Hexus tested the $700 GeForce RTX 3080 in Gears 5 and Borderlands 3 using the same visual presets as AMD did with this Radeon RX 6000 preview, on AMD’s Ryzen 9 3950X. The RTX 3080 hit 59.4fps in Borderlands 3, compared to the Radeon RX 6000’s 61fps in this preview. In Gears 5, the RTX 3080 hit 77fps, compared to the Radeon RX 6000’s 73fps. The processor makes a difference, though, because in Eurogamer’s GeForce RTX 3080 review with a Core i9-10900K, Nvidia’s card hit 65fps in Borderlands, and 80fps in Gears 5

That seemingly puts AMD’s upcoming card neck-and-neck with Nvidia’s staggeringly powerful gaming flagship, depending on the processor it’s paired with.
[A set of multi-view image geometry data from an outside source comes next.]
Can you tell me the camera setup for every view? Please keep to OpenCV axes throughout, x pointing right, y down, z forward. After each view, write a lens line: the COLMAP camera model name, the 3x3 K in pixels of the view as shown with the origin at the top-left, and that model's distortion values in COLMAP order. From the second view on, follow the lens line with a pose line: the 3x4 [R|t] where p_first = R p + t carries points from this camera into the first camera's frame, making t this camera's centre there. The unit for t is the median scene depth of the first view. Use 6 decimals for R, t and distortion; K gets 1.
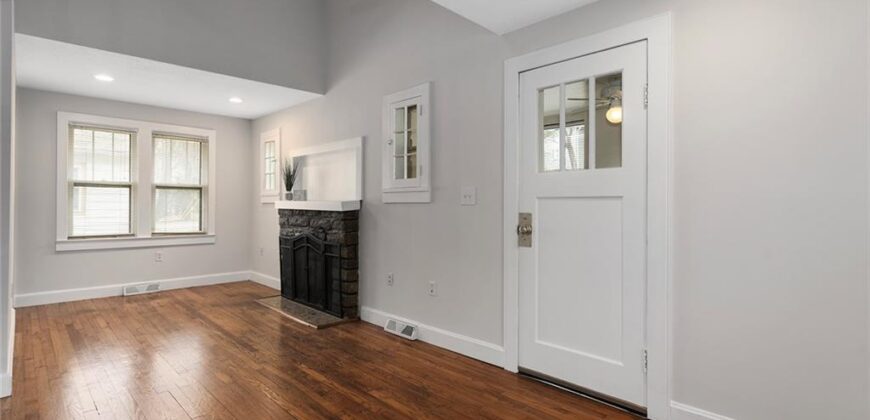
lens RADIAL K [[420.1, 0, 437.2], [0, 420.1, 205.3], [0, 0, 1]] dist [0.004213, 0.000056]
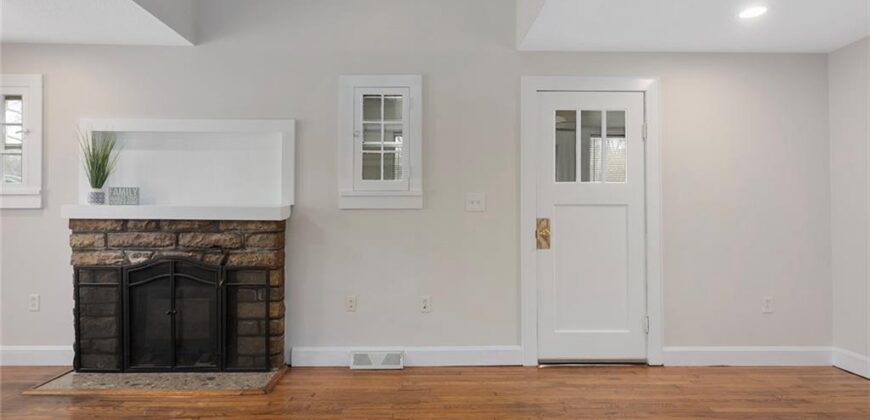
lens RADIAL K [[420.1, 0, 435.7], [0, 420.1, 209.7], [0, 0, 1]] dist [0.004213, 0.000056]
pose [[0.688330, 0.004296, 0.725385, -0.610730], [0.003102, 0.999956, -0.008866, 0.003347], [-0.725391, 0.008353, 0.688286, 0.341791]]
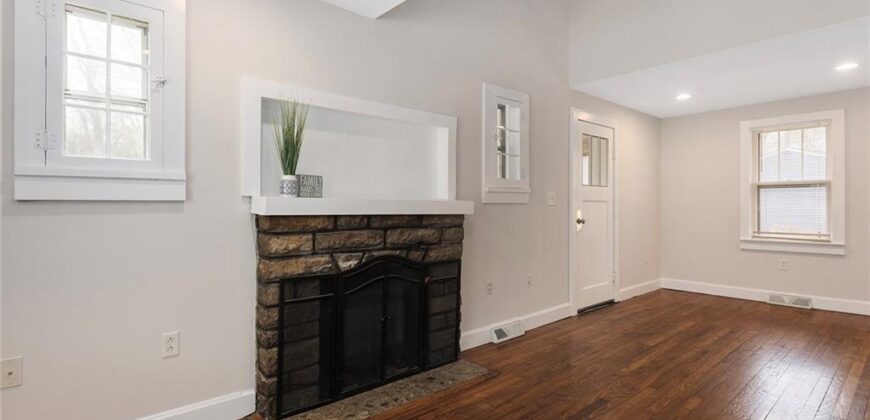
lens RADIAL K [[403.1, 0, 431.5], [0, 403.1, 209.4], [0, 0, 1]] dist [0.003215, 0.000325]
pose [[0.087300, -0.011099, 0.996120, -1.033498], [0.003027, 0.999936, 0.010876, -0.002785], [-0.996177, 0.002065, 0.087328, 1.093799]]
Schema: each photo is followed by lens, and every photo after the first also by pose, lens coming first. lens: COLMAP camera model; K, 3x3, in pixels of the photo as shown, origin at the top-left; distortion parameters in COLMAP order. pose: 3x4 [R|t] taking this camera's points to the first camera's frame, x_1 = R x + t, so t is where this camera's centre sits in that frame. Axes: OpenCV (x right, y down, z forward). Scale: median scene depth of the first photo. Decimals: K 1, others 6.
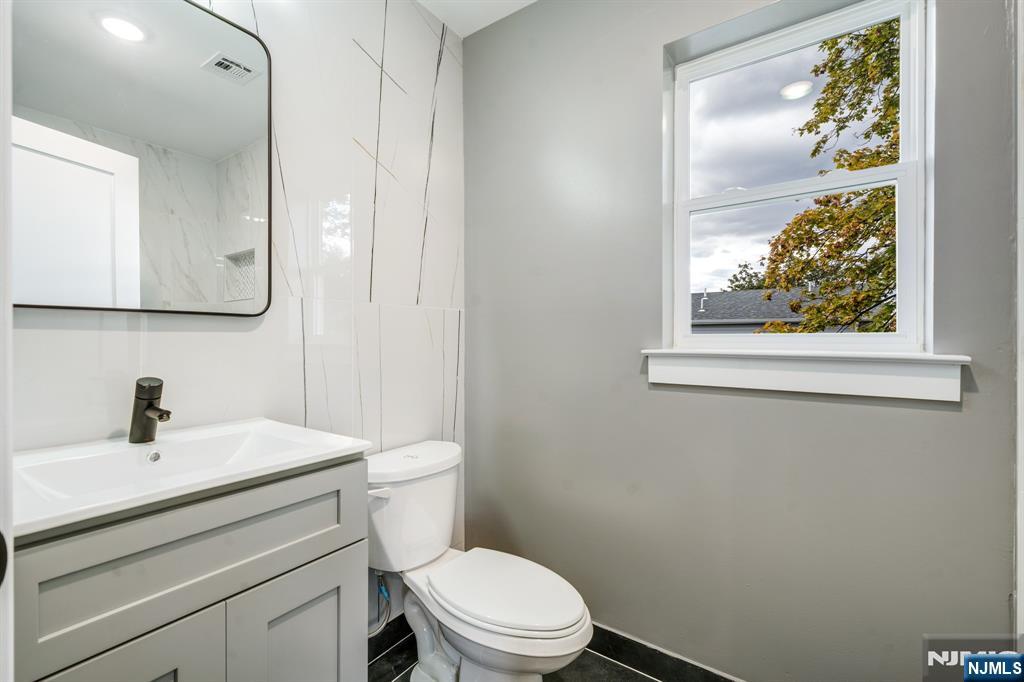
lens RADIAL K [[446.4, 0, 512.5], [0, 446.4, 345.7], [0, 0, 1]] dist [0.016212, 0.000225]
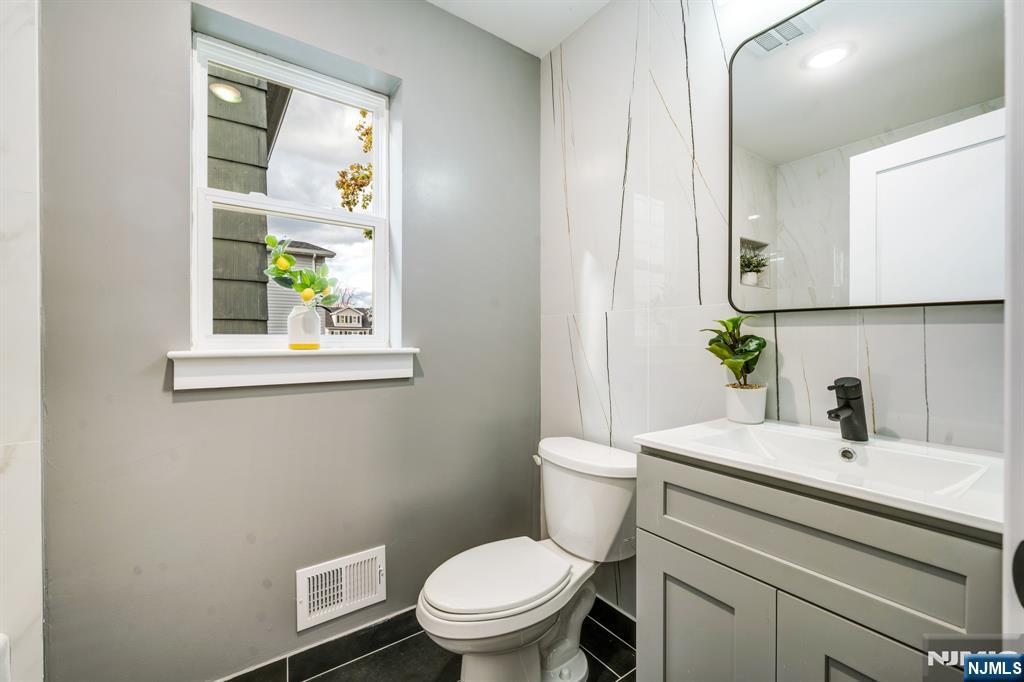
lens RADIAL K [[418.5, 0, 508.4], [0, 418.5, 338.7], [0, 0, 1]] dist [0.000554, 0.000024]
pose [[0.335910, -0.002258, 0.941891, -0.264134], [0.019193, 0.999806, -0.004448, -0.001886], [-0.941698, 0.019572, 0.335888, 0.191063]]
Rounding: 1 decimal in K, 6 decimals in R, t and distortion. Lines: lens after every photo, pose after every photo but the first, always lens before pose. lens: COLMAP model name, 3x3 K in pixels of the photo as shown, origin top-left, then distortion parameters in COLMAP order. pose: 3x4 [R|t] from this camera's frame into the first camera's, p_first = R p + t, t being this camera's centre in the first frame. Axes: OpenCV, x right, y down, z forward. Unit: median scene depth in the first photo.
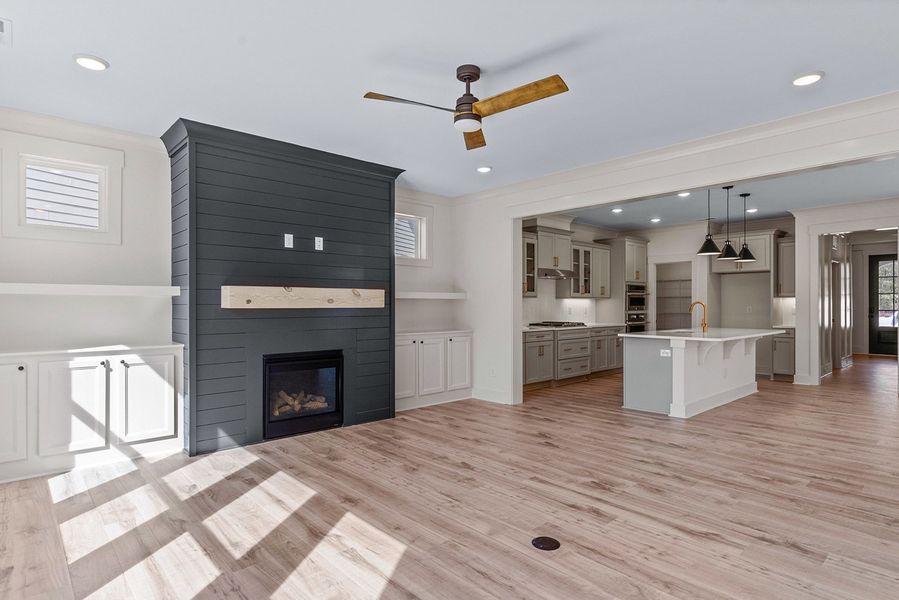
lens RADIAL K [[488.6, 0, 456.4], [0, 488.6, 303.5], [0, 0, 1]] dist [0.002239, 0.004154]
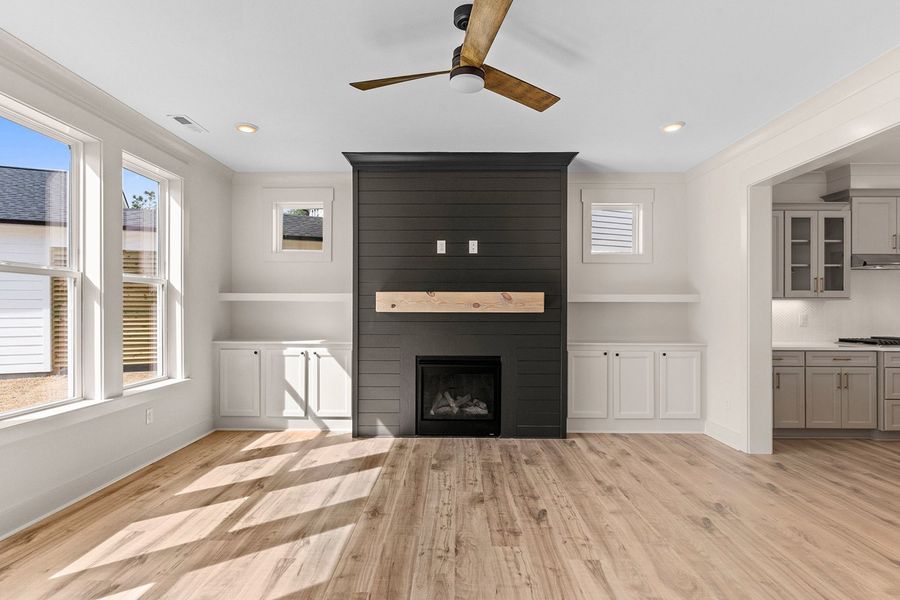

That’s damned impressive—but it’s important to understand what AMD didn’t reveal today, too.

Dissecting the AMD vs. Nvidia chess match

Most importantly, Herkelman stressed that AMD didn’t state which Radeon RX 6000 graphics card ran these benchmarks. We don’t know whether these results come from the biggest Big Navi GPU, or a more modest offering. (Herkelman also said there’s still fine-tuning left to do before launch.) AMD’s Ryzen 9 5900X, the CPU used for the tease, also hasn’t been tested by independent reviewers.

Processors largely aren’t a performance limiter at lofty 4K resolutions, but as we showed earlier, they can affect performance results. That means that pitting AMD’s benchmarks against Hexus and Eurogamer’s is not a straightforward apples-to-apples comparison. It’s also worth noting that all three games that Su showed off in the Radeon RX 6000 teaser run on DirectX 12, rather than the more common DX11 graphics API.

While this could be a best-case showing for AMD’s forthcoming graphics cards, it could also be AMD’s sly attempt to set the stage with a best-case showing for Nvidia’s rival RTX 3080.